At the recent US championships, Adam Nelson was given his 2004 Olympic gold medal. The former winner had tested positive for performance enhancing drugs, and now, nine years after the event, Adam Nelson finally got his gold medal.
As a journalist and someone who loves track I have to say the following:
For drug testing to work, it has to catch the cheaters.

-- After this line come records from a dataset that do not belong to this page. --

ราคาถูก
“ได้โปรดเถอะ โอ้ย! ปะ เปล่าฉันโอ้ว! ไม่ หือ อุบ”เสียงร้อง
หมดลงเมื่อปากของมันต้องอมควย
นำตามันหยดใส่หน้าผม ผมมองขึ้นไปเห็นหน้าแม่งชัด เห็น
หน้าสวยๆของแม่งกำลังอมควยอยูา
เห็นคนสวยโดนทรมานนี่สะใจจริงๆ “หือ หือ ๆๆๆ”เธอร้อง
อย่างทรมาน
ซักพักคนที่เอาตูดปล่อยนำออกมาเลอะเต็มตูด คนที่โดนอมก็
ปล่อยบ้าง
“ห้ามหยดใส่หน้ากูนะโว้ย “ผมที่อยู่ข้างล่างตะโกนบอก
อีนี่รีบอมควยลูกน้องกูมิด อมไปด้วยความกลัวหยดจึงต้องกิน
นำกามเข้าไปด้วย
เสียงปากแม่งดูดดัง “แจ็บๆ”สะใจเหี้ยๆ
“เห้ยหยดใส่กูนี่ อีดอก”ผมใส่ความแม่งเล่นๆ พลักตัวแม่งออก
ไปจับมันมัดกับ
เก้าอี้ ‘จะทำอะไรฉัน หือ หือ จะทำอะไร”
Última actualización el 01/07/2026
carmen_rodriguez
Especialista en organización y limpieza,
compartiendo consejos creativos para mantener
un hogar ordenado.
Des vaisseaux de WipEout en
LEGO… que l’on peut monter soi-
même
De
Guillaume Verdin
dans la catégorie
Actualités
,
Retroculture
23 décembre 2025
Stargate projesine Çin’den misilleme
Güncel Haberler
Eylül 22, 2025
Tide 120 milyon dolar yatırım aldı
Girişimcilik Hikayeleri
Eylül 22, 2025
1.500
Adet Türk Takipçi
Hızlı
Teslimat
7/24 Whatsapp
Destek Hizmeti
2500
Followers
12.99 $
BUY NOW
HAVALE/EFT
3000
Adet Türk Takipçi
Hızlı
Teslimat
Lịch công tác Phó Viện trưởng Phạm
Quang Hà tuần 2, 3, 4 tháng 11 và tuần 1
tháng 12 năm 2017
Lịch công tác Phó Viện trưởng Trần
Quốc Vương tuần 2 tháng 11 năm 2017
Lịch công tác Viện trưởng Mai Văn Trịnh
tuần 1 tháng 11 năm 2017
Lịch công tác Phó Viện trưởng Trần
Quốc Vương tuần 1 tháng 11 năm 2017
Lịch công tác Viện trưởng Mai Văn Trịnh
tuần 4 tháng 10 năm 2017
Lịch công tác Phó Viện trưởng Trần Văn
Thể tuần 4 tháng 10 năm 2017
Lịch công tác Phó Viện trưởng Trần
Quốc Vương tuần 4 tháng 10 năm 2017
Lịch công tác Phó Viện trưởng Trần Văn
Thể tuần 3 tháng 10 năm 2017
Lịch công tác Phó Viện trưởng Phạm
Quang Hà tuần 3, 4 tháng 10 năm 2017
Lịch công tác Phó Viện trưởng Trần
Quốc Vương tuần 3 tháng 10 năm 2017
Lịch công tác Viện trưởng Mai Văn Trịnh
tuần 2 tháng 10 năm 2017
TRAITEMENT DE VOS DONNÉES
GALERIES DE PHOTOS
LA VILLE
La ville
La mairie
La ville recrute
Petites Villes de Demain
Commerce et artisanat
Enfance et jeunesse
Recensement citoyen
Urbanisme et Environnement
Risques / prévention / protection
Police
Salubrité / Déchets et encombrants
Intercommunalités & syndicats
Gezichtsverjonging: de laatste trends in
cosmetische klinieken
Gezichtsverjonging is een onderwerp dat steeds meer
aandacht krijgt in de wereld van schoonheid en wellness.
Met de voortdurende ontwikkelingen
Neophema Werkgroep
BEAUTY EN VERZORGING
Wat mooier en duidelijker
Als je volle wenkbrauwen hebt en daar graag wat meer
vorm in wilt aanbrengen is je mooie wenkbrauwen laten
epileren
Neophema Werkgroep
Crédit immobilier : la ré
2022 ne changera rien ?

When all they do is catch masters athletes or old former Soviet block throwers on strychnine, I am suspect.
While it breaks my heart that Tyson Gay and Asafa Powell tested positive, I understand, that for drug testing to work, it has to convince the athletes, coaches and trainers that all are on an even training field.
I do get weary of, anytime we have a series of busts, some folks write about the death of the sport.
Do me a favor and watch the Tour de France tonight. One good buddy, a total track hound, has been hooked on the Tour this year, why? ” Cycling has cleaned up, and the guys have good and bad days, so someone you have never heard of has a good day, then is exhausted, and another rider comes up! Cycling is exciting again.”
Drug testing will catch the majority of cheaters. For Drug testing to work, though, it has to work on positive tests, out of competition testing and jurisprudence recognized in US and World courts. Using any means possible to catch cheats is just lowering ourselves to their levels.
Using banned substances is just plain wrong. Whether you are a Muslim, Christian, Buddhist, Hindu, a Jew or an agnostic, right and wrong exist in your system of beliefs.
Want to curb cheating in sports? Teach Sports ethics. ESPN, the pinnacle of sports media, needs to recognize athletes who get their Ph.ds (Allan Page), start an after school program, build a hospital, live a good life.
One can be a fine athlete, a great coach, a fine trainer and not be a thug, drug cheat or rude. Sports needs to be part of a well rounded life, not the meaning of life.
Consider this while on your run, walk or yoga class today.